En el juicio, que se celebró solo diez meses después del crimen, la Fiscalía pidió la pena de muerte para Antonio por los delitos de parricidio, el asesinato de su hermana y el aborto del niño que no había nacido. En el proceso, sin embargo, se argumentó que este joven tenía epilepsia, lo que se consideraba un atenuante en esa época.
La epilepsia se confundía con los trastornos mentales que tampoco se atendían ni se evaluaban bien. Cuando en un juicio se consideraba que alguien tenía una enfermedad de este tipo, los testimonios de los expertos incluían argumentos como que era un degenerado o un débil mental.
También fue este el caso del crimen de Campanario. El director del manicomio de Mérida, que es cómo se llamaba entonces a los centros para trastornos mentales, testificó en el juicio.
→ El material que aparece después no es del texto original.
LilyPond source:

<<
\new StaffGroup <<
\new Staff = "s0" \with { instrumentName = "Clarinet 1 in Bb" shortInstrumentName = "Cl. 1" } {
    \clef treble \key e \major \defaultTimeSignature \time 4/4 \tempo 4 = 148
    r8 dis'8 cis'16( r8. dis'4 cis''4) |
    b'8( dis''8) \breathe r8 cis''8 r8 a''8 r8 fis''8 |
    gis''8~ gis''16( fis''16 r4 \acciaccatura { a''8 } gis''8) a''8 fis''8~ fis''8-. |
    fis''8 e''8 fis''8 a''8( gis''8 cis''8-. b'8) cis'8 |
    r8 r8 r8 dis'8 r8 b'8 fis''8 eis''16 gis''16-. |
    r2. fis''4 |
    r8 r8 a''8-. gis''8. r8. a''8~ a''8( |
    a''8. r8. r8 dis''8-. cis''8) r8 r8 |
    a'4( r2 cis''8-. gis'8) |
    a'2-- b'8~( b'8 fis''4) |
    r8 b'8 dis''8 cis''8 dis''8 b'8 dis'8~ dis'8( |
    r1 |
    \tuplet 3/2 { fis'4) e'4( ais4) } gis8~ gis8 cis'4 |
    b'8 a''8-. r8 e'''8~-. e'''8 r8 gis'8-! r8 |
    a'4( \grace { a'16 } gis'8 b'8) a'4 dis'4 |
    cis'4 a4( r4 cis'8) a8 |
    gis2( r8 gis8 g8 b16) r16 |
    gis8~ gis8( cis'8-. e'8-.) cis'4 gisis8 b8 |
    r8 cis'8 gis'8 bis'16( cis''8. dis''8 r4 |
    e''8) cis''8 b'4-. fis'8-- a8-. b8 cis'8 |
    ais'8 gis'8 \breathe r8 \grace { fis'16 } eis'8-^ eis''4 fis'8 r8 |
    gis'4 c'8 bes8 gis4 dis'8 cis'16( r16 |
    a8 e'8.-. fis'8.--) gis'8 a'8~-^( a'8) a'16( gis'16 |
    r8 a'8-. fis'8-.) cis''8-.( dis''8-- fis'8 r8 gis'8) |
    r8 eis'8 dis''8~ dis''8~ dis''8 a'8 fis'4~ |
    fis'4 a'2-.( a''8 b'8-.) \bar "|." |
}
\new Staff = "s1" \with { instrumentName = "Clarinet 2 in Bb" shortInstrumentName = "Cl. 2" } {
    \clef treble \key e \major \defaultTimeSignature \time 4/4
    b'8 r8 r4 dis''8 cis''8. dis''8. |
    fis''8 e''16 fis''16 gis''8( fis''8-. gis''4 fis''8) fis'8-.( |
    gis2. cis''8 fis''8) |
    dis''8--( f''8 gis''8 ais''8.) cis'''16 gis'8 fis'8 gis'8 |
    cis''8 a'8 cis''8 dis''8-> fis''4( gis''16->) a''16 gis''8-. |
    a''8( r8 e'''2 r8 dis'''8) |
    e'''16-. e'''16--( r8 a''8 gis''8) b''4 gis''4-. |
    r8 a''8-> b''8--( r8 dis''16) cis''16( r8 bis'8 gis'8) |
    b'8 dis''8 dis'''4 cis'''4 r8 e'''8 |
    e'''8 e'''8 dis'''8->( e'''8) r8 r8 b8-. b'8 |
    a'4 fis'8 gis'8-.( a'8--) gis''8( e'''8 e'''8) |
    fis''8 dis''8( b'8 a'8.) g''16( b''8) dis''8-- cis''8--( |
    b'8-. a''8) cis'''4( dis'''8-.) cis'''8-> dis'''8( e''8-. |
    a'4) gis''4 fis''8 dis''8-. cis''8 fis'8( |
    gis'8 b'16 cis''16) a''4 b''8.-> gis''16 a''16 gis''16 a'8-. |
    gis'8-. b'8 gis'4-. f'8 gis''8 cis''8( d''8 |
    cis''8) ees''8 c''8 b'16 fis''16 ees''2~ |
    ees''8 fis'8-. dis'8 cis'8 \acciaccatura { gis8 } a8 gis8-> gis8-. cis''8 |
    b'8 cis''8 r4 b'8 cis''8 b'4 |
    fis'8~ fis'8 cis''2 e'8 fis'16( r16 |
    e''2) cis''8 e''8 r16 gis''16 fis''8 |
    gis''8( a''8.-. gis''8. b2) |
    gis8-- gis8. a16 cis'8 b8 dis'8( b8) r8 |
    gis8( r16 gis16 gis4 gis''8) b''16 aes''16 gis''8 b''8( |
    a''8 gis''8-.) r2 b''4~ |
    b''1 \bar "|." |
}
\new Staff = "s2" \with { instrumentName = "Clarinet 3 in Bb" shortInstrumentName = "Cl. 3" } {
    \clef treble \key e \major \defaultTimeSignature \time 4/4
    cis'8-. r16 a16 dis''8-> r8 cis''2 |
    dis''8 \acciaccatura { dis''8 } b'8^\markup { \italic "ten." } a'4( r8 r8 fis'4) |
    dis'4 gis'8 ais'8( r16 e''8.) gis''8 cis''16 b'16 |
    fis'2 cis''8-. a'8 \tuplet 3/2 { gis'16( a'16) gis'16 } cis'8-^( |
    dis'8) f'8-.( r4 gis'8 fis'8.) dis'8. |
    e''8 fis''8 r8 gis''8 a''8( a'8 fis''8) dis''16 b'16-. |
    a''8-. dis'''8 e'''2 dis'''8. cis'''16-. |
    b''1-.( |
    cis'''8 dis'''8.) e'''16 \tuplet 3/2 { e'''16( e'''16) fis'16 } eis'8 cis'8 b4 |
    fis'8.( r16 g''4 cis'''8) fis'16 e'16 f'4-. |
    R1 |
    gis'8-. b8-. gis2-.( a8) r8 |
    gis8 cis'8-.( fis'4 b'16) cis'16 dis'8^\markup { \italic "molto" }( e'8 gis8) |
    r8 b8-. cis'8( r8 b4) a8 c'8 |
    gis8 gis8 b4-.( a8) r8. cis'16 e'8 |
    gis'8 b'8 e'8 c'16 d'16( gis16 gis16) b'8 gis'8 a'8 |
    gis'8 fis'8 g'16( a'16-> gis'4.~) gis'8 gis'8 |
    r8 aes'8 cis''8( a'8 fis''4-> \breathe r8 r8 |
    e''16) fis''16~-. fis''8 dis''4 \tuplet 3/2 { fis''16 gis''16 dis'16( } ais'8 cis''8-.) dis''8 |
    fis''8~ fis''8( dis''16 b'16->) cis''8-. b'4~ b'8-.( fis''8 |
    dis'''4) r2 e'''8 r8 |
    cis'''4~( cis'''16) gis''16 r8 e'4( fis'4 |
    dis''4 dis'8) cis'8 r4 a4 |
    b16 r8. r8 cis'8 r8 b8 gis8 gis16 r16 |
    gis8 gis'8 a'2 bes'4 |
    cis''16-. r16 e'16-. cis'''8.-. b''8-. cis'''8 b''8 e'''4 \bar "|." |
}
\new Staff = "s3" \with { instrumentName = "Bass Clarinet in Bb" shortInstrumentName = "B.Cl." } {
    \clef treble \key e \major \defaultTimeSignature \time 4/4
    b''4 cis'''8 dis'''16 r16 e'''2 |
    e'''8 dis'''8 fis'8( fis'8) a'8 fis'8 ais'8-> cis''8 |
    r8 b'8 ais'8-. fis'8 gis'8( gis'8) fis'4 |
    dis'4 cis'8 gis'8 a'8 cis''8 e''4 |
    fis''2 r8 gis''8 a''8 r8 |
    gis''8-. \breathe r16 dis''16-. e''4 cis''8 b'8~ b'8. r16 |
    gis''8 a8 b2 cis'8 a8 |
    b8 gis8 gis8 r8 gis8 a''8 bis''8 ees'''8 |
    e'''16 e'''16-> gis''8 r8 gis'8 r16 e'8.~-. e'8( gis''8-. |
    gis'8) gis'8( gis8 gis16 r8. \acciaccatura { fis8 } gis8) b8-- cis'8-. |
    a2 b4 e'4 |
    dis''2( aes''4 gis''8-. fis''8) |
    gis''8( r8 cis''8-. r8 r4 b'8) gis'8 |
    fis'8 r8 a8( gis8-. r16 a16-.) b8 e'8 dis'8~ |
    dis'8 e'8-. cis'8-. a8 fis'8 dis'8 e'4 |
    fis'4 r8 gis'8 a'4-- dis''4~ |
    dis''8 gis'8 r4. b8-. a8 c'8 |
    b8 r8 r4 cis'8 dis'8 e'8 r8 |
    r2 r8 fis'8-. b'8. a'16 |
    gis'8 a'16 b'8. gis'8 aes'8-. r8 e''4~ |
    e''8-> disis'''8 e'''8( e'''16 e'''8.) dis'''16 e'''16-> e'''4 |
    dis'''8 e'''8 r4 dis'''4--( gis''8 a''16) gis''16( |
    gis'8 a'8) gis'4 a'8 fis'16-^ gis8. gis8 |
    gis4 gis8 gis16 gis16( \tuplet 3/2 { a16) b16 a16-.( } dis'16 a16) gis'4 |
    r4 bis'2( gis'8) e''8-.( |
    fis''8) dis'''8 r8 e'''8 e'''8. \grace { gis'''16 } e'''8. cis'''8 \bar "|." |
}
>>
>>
Calificó al responsable de los hechos como «un epiléptico hijo de otra epiléptica y un padre alcohólico». Concluyó que era un «anémico y un degenerado físicamente».
A pesar de la crueldad de la valoración, fue este testimonio el que le salvó la vida a Antonio. El tribunal le libró de perder la vida. Fue condenado a cadena perpetua por el asesinato de su madre y a 20 años de cárcel por el crimen contra su hermana y la muerte del que iba a ser su sobrino.